According to Hamburger, Wilson said he debunked “the claim that Iraq had sought large quantities of uranium from the African nation of Niger.” But what did Wilson actually say he “debunked?” Here’s his actual statement on Meet the Press. There was a big yacht race on Nantucket—sorry, in Buffalo—that day, so Andrea Mitchell guest-hosted:
MITCHELL (7/6/03): Now, we only learned later when U.N. inspectors first looked at the documents, this was a year later, that, in fact, these documents were fraudulent, a year after your first trip. What did you think when you first saw the president making that comment in the State of the Union?

WILSON: Well, first of all, Andrea, when the president made the comment, he was referring to a British White Paper Report that came out in September of the previous year, September 2002; again, referring to uranium sales from an African country to Iraq. Now, there are four African countries that produce uranium or have uranium stockpiles: South Africa, Namibia, Gabon and Niger. So throughout this, whenever the British and then the president were mentioning Africa, I assumed that they were talking about one of the other countries and not Niger since we had, I believed, at the time effectively debunked the Niger arms uranium sale.

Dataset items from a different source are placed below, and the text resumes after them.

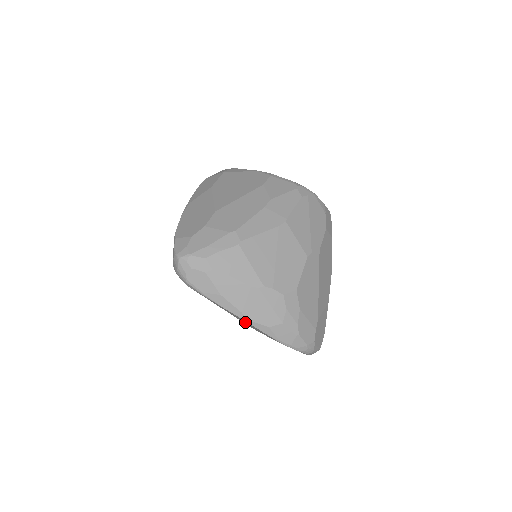
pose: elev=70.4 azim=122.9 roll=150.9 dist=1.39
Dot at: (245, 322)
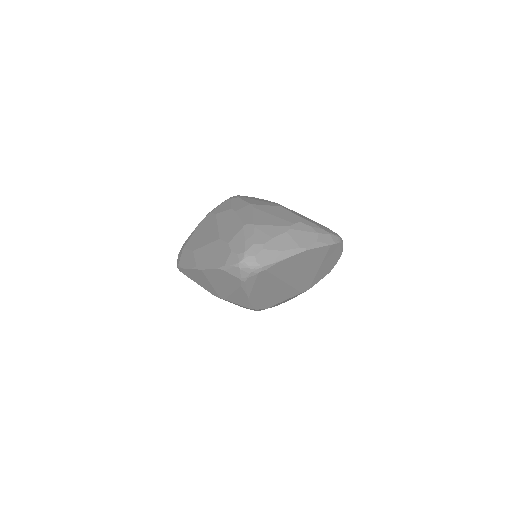
Dot at: (303, 269)
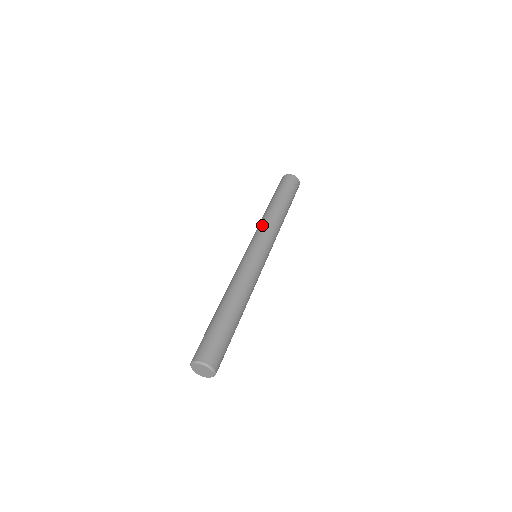
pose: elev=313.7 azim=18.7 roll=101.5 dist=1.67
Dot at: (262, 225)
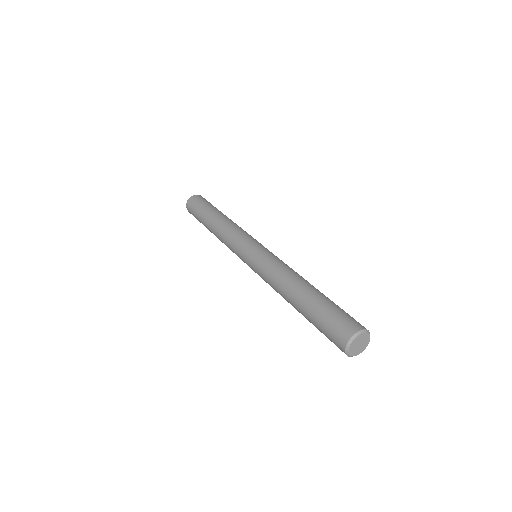
Dot at: (232, 232)
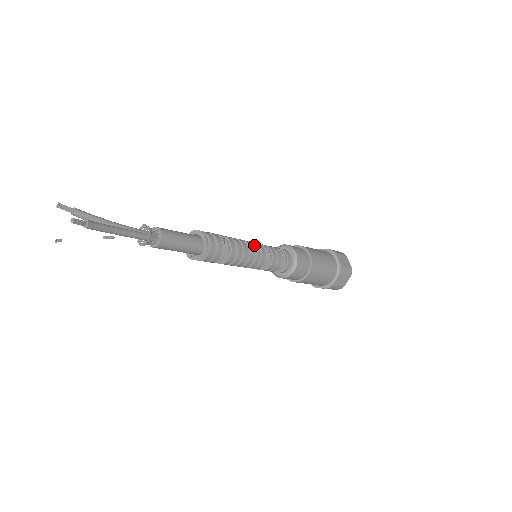
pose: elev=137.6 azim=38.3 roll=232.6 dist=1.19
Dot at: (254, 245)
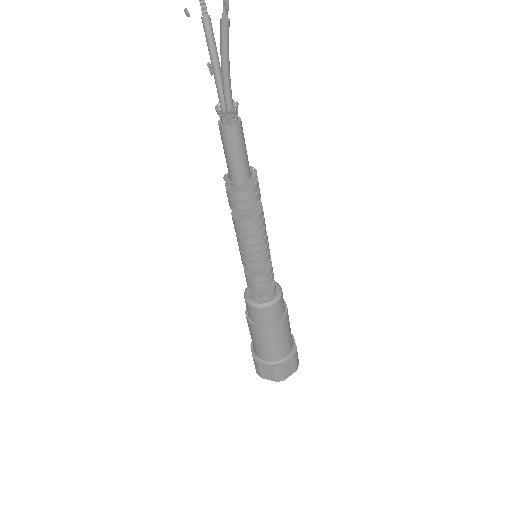
Dot at: occluded
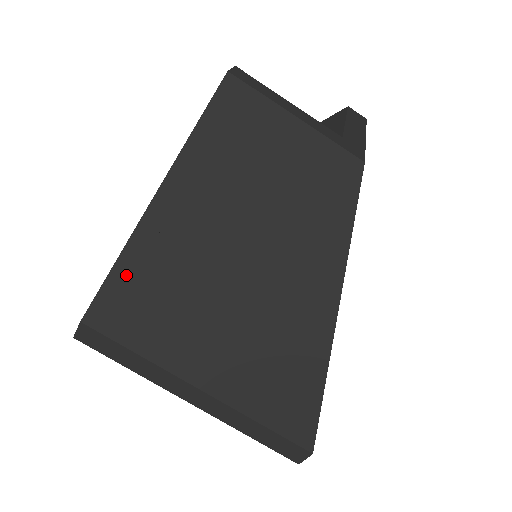
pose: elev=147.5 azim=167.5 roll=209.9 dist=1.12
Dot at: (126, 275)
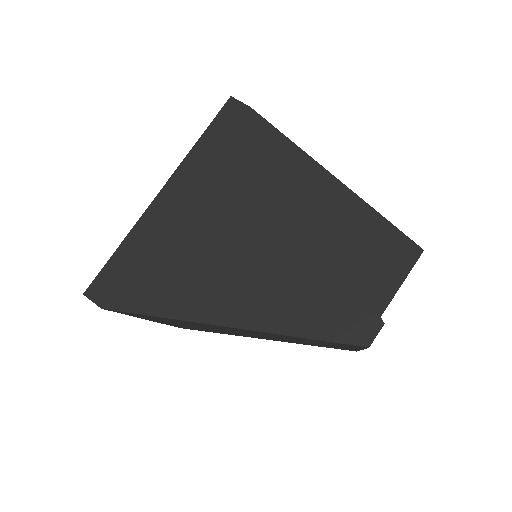
Dot at: (164, 318)
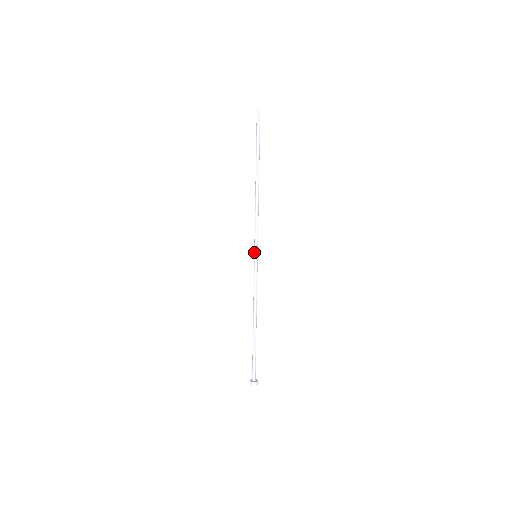
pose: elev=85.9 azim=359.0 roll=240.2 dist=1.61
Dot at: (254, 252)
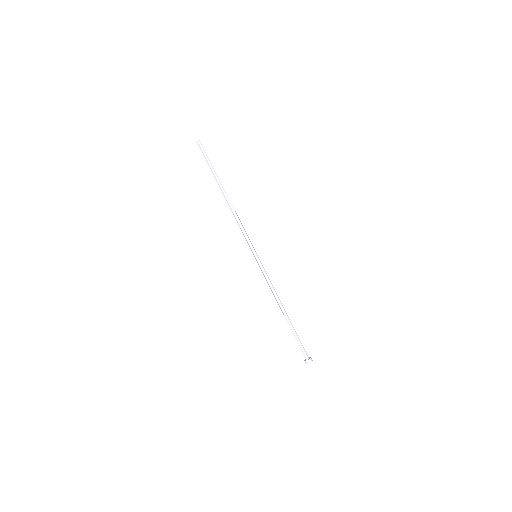
Dot at: (253, 254)
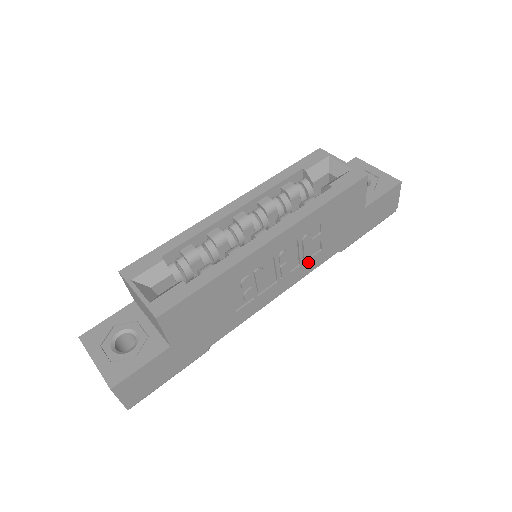
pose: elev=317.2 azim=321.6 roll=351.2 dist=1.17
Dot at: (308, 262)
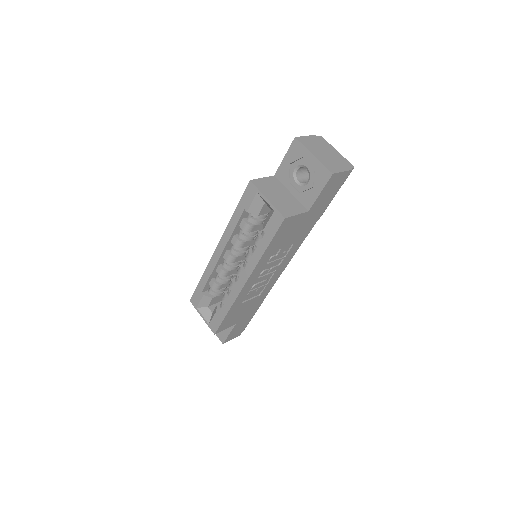
Dot at: (289, 252)
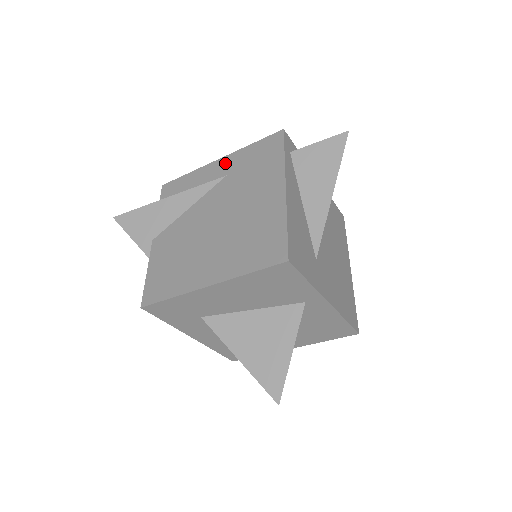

In fact, Wilson said he had debunked the notion of a “sale.” But as Hamburger notes above, Bush didn’t say that a sale had occurred—only that Iraq “sought” one.

Are these important distinctions? Only if you like rational discourse. At any rate, they’re important enough so that reams of journalists—scribes like Hamburger—know to rearrange the facts to keep such distinctions from, troubling your mind. But this is how your press corps typically works. Keep this in mind when you’re told about the wonders of your species, the ballyhooed “rational animal.”